# Part of my very 1st lesson.



## SXYS2k (Jan 3, 2012)

lol. Im going this sunday for some lessons and i thought about taking my gopro also, i just didnt wanna be the only one wearing a helmet on the bunny hill. lol. Keep at it man, everything is hard at first.


----------



## Ocho (Mar 13, 2011)

That was interesting, thanks. I've always wondered what a beginner lesson was like because I never had one. My first time out, my (well intentioned) friends set me up in a regular, forward stance (I'm goofy and slightly ducked) and took me up to an icy blue run at night. It's a miracle I got out a second time. And remained friends with them for that matter :laugh:

Good luck in your progression! And if you reach a point in the lessons where you get frustrated, know it could be worse haha.


----------



## ArMiXiA (Dec 21, 2011)

EatRideSleep said:


> That was interesting, thanks. I've always wondered what a beginner lesson was like because I never had one. My first time out, my (well intentioned) friends set me up in a regular, forward stance (I'm goofy and slightly ducked) and took me up to an icy blue run at night. It's a miracle I got out a second time. And remained friends with them for that matter :laugh:
> 
> Good luck in your progression! And if you reach a point in the lessons where you get frustrated, know it could be worse haha.


I share a similar start to snowboarding. Friends took me to Camelback, PA and took me straight onto the blue trail. It is amazing that I went out a second time to learn on greens and blues.


----------



## Ocho (Mar 13, 2011)

ArMiXiA said:


> I share a similar start to snowboarding. Friends took me to Camelback, PA and took me straight onto the blue trail. It is amazing that I went out a second time to learn on greens and blues.


Ha! Mine took me to Shawnee. So you know what that Pocono ice is like at night. It's possible we had the same friends haha.

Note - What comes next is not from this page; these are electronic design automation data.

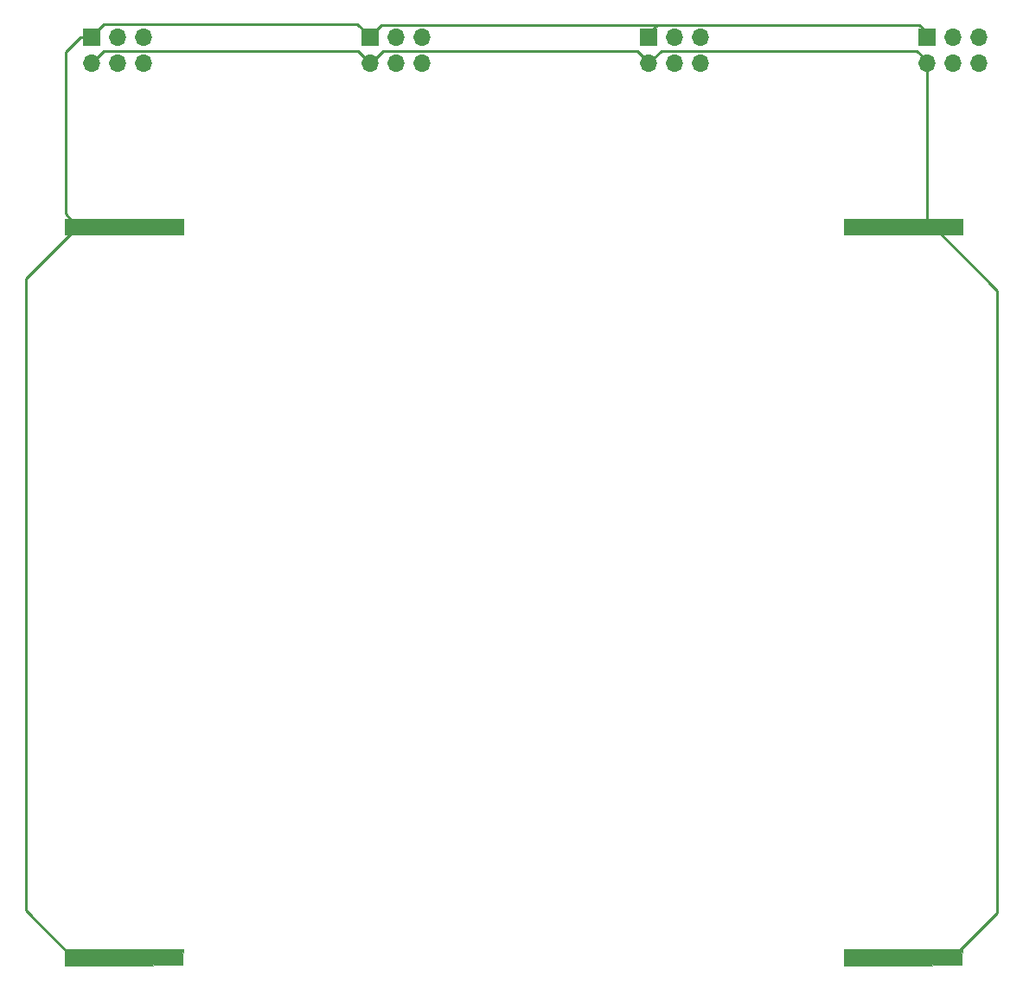
<source format=gbr>
G04 #@! TF.GenerationSoftware,KiCad,Pcbnew,5.1.2*
G04 #@! TF.CreationDate,2019-08-19T18:05:57-05:00*
G04 #@! TF.ProjectId,WordClock,576f7264-436c-46f6-936b-2e6b69636164,rev?*
G04 #@! TF.SameCoordinates,Original*
G04 #@! TF.FileFunction,Copper,L2,Bot*
G04 #@! TF.FilePolarity,Positive*
%FSLAX46Y46*%
G04 Gerber Fmt 4.6, Leading zero omitted, Abs format (unit mm)*
G04 Created by KiCad (PCBNEW 5.1.2) date 2019-08-19 18:05:57*
%MOMM*%
%LPD*%
G04 APERTURE LIST*
%ADD10C,0.010000*%
%ADD11R,1.000000X1.000000*%
%ADD12O,1.700000X1.700000*%
%ADD13R,1.700000X1.700000*%
%ADD14C,0.250000*%
G04 APERTURE END LIST*
D10*
G36*
X110382038Y-146929916D02*
G01*
X110370500Y-147702500D01*
X104602583Y-147713234D01*
X98834666Y-147723969D01*
X98834666Y-146157333D01*
X110393576Y-146157333D01*
X110382038Y-146929916D01*
X110382038Y-146929916D01*
G37*
X110382038Y-146929916D02*
X110370500Y-147702500D01*
X104602583Y-147713234D01*
X98834666Y-147723969D01*
X98834666Y-146157333D01*
X110393576Y-146157333D01*
X110382038Y-146929916D01*
G36*
X186666704Y-146929916D02*
G01*
X186655166Y-147702500D01*
X180887250Y-147713234D01*
X175119333Y-147723969D01*
X175119333Y-146157333D01*
X186678243Y-146157333D01*
X186666704Y-146929916D01*
X186666704Y-146929916D01*
G37*
X186666704Y-146929916D02*
X186655166Y-147702500D01*
X180887250Y-147713234D01*
X175119333Y-147723969D01*
X175119333Y-146157333D01*
X186678243Y-146157333D01*
X186666704Y-146929916D01*
G36*
X110391666Y-76222666D02*
G01*
X98834666Y-76222666D01*
X98834666Y-74698666D01*
X110391666Y-74698666D01*
X110391666Y-76222666D01*
X110391666Y-76222666D01*
G37*
X110391666Y-76222666D02*
X98834666Y-76222666D01*
X98834666Y-74698666D01*
X110391666Y-74698666D01*
X110391666Y-76222666D01*
G36*
X186676333Y-76222666D02*
G01*
X175119333Y-76222666D01*
X175119333Y-74698666D01*
X186676333Y-74698666D01*
X186676333Y-76222666D01*
X186676333Y-76222666D01*
G37*
X186676333Y-76222666D02*
X175119333Y-76222666D01*
X175119333Y-74698666D01*
X186676333Y-74698666D01*
X186676333Y-76222666D01*
D11*
X109640000Y-146920000D03*
X109600000Y-75460000D03*
D12*
X106550000Y-59400000D03*
X106550000Y-56860000D03*
X104010000Y-59400000D03*
X104010000Y-56860000D03*
X101470000Y-59400000D03*
D13*
X101470000Y-56860000D03*
X128740000Y-56860000D03*
D12*
X128740000Y-59400000D03*
X131280000Y-56860000D03*
X131280000Y-59400000D03*
X133820000Y-56860000D03*
X133820000Y-59400000D03*
X161090000Y-59400000D03*
X161090000Y-56860000D03*
X158550000Y-59400000D03*
X158550000Y-56860000D03*
X156010000Y-59400000D03*
D13*
X156010000Y-56860000D03*
X183280000Y-56860000D03*
D12*
X183280000Y-59400000D03*
X185820000Y-56860000D03*
X185820000Y-59400000D03*
X188360000Y-56860000D03*
X188360000Y-59400000D03*
D11*
X175950000Y-146940000D03*
X175880000Y-75450000D03*
D14*
X109630000Y-146930000D02*
X108080000Y-146930000D01*
X109640000Y-146920000D02*
X99540000Y-146920000D01*
X99540000Y-146920000D02*
X94990000Y-142370000D01*
X94990000Y-142370000D02*
X94990000Y-80560000D01*
X94990000Y-80560000D02*
X100140000Y-75410000D01*
X108800000Y-75410000D02*
X103510000Y-75410000D01*
X108850000Y-75460000D02*
X108800000Y-75410000D01*
X109600000Y-75460000D02*
X108850000Y-75460000D01*
X100140000Y-75410000D02*
X103510000Y-75410000D01*
X103510000Y-75410000D02*
X109510000Y-75410000D01*
X156010000Y-56860000D02*
X156010000Y-56460000D01*
X156010000Y-56460000D02*
X156785001Y-55684999D01*
X181004999Y-55684999D02*
X157015001Y-55684999D01*
X156785001Y-55684999D02*
X157015001Y-55684999D01*
X157015001Y-55684999D02*
X129805001Y-55684999D01*
X129805001Y-55684999D02*
X128770000Y-56720000D01*
X128740000Y-56860000D02*
X128720000Y-56860000D01*
X127470000Y-55640000D02*
X128760000Y-56930000D01*
X98880000Y-74150000D02*
X98880000Y-58360000D01*
X100140000Y-75410000D02*
X98880000Y-74150000D01*
X98880000Y-58360000D02*
X100370000Y-56870000D01*
X102640000Y-55640000D02*
X127470000Y-55640000D01*
X101410000Y-56870000D02*
X102640000Y-55640000D01*
X100370000Y-56870000D02*
X101410000Y-56870000D01*
X181004999Y-55684999D02*
X182494999Y-55684999D01*
X182494999Y-55684999D02*
X183290000Y-56480000D01*
X183290000Y-56480000D02*
X183290000Y-56980000D01*
X185770000Y-146940000D02*
X179750000Y-146940000D01*
X190130000Y-142580000D02*
X185770000Y-146940000D01*
X179750000Y-146940000D02*
X179938089Y-146940000D01*
X175950000Y-146940000D02*
X179750000Y-146940000D01*
X183900000Y-75450000D02*
X190130000Y-81680000D01*
X190130000Y-81680000D02*
X190130000Y-142580000D01*
X156080000Y-59370000D02*
X157225001Y-58224999D01*
X157225001Y-58224999D02*
X166744999Y-58224999D01*
X154854999Y-58224999D02*
X156070000Y-59440000D01*
X129965001Y-58224999D02*
X154854999Y-58224999D01*
X128790000Y-59400000D02*
X129965001Y-58224999D01*
X127564999Y-58224999D02*
X128740000Y-59400000D01*
X101470000Y-59410000D02*
X102655001Y-58224999D01*
X102655001Y-58224999D02*
X127564999Y-58224999D01*
X166744999Y-58224999D02*
X178054999Y-58224999D01*
X178054999Y-58224999D02*
X182214999Y-58224999D01*
X182214999Y-58224999D02*
X183380000Y-59390000D01*
X183280000Y-59400000D02*
X183280000Y-74670000D01*
X183280000Y-74670000D02*
X182500000Y-75450000D01*
X175880000Y-75450000D02*
X182500000Y-75450000D01*
X182500000Y-75450000D02*
X183900000Y-75450000D01*
M02*

</source>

Yeah, I _hated_ it that first day. Second time out, dialed my own sh*t on instinct, and everything clicked. Then it was love. haha.


----------



## Hacsta (Nov 30, 2011)

I had a great time, sucks that my gopro filled up just after i got off the lift the fisrt time . totally stoked for the next time out . def getting a bigger card for the gopro. by the end of the day i was getting garlands down pretty good . stayed tuned next video should be sweet.


----------